Superkomputer Opta Prediksi Pemenang Final Liga Champions 2024/2025, PSG atau Inter Milan?
Superkomputer Opta Prediksi Pemenang Final Liga Champions 2024/2025, PSG atau Inter Milan?
Paris Saint-Germain (PSG) dan Inter Milan akan saling berhadapan dalam pertandingan final Liga Champions 2024/2025 yang akan digelar di Allianz Arena pada Minggu (1/6/2025) dini hari WIB. Pertandingan besar ini bukan hanya sekadar perebutan trofi, melainkan juga ajang pertaruhan ambisi, sejarah, dan pembuktian supremasi di kancah sepak bola Eropa.
Kedua tim memiliki rekam jejak pahit sebagai runner-up dalam lima tahun terakhir. PSG pernah kalah dari Bayern Muenchen di final tahun 2020, sementara Inter harus mengakui keunggulan Manchester City pada 2023. Kini, nasib mempertemukan mereka dalam laga yang diprediksi akan menghadirkan drama dan ketegangan tinggi, bahkan melebihi ekspektasi banyak pihak yang sebelumnya berharap duel PSG kontra Barcelona.
Performa PSG sepanjang musim ini sangat impresif, bahkan bisa dikatakan sebagai salah satu yang terbaik di Eropa.
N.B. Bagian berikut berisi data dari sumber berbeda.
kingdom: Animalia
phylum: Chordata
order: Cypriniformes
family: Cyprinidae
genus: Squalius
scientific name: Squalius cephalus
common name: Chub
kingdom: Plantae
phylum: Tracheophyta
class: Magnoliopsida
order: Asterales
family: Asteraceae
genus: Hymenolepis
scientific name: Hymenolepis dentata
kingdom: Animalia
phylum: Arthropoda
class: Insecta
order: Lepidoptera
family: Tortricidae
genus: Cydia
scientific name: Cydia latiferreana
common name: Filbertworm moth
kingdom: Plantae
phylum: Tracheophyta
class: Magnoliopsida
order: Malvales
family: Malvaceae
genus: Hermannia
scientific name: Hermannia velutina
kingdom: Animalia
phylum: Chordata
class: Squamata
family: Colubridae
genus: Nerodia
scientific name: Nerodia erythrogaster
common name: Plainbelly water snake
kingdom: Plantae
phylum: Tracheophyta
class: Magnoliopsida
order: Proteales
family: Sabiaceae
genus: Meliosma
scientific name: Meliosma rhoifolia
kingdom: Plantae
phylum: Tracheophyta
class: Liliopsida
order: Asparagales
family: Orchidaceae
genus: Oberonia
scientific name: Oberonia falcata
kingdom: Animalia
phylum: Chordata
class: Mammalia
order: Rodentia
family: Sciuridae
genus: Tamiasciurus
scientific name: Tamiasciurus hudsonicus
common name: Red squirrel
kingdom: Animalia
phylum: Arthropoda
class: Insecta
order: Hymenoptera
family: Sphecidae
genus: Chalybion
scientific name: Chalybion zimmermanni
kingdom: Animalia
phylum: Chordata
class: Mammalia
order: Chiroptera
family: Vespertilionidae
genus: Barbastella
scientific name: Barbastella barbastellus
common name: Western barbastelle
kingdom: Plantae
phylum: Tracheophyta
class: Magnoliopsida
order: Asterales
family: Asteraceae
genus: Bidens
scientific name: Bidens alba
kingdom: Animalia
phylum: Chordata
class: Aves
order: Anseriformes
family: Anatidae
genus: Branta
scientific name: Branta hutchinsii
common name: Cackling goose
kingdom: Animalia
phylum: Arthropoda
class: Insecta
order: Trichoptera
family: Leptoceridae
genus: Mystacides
Tim asuhan Luis Enrique datang ke Muenchen dengan tekad meraih treble bersejarah, setelah berhasil mengamankan gelar Ligue 1 dan Coupe de France.
Statistik menunjukkan performa luar biasa dari lini serang PSG. Dari lima liga top Eropa, hanya Barcelona yang berhasil mencetak lebih banyak gol di semua kompetisi dengan 174 gol, sementara PSG berhasil mencatatkan 147 gol. Bahkan, catatan expected goals (xG) PSG yang mencapai 142,5 hanya sedikit di bawah Barcelona yang memiliki xG 145,3.
Dominasi PSG di area penalti lawan juga sangat mencolok, dengan catatan tembakan sebanyak 1074 kali, tembakan tepat sasaran 450 kali, dan peluang besar sebanyak 280, menempatkan mereka di puncak klasemen. Hanya Manchester City yang memiliki sentuhan lebih banyak di kotak penalti lawan dengan 2239 sentuhan dibandingkan PSG yang memiliki 2207 sentuhan.
Luis Enrique sendiri memiliki rekam jejak gemilang di Liga Champions, setelah pernah mengangkat trofi bergengsi ini bersama Barcelona pada 2015. Kini, ia berpeluang menjadi pelatih keenam yang meraih gelar Liga Champions dengan dua klub berbeda, mengikuti jejak nama-nama besar seperti Carlo Ancelotti, Ottmar Hitzfeld, Jupp Heynckes, Jose Mourinho, dan Pep Guardiola.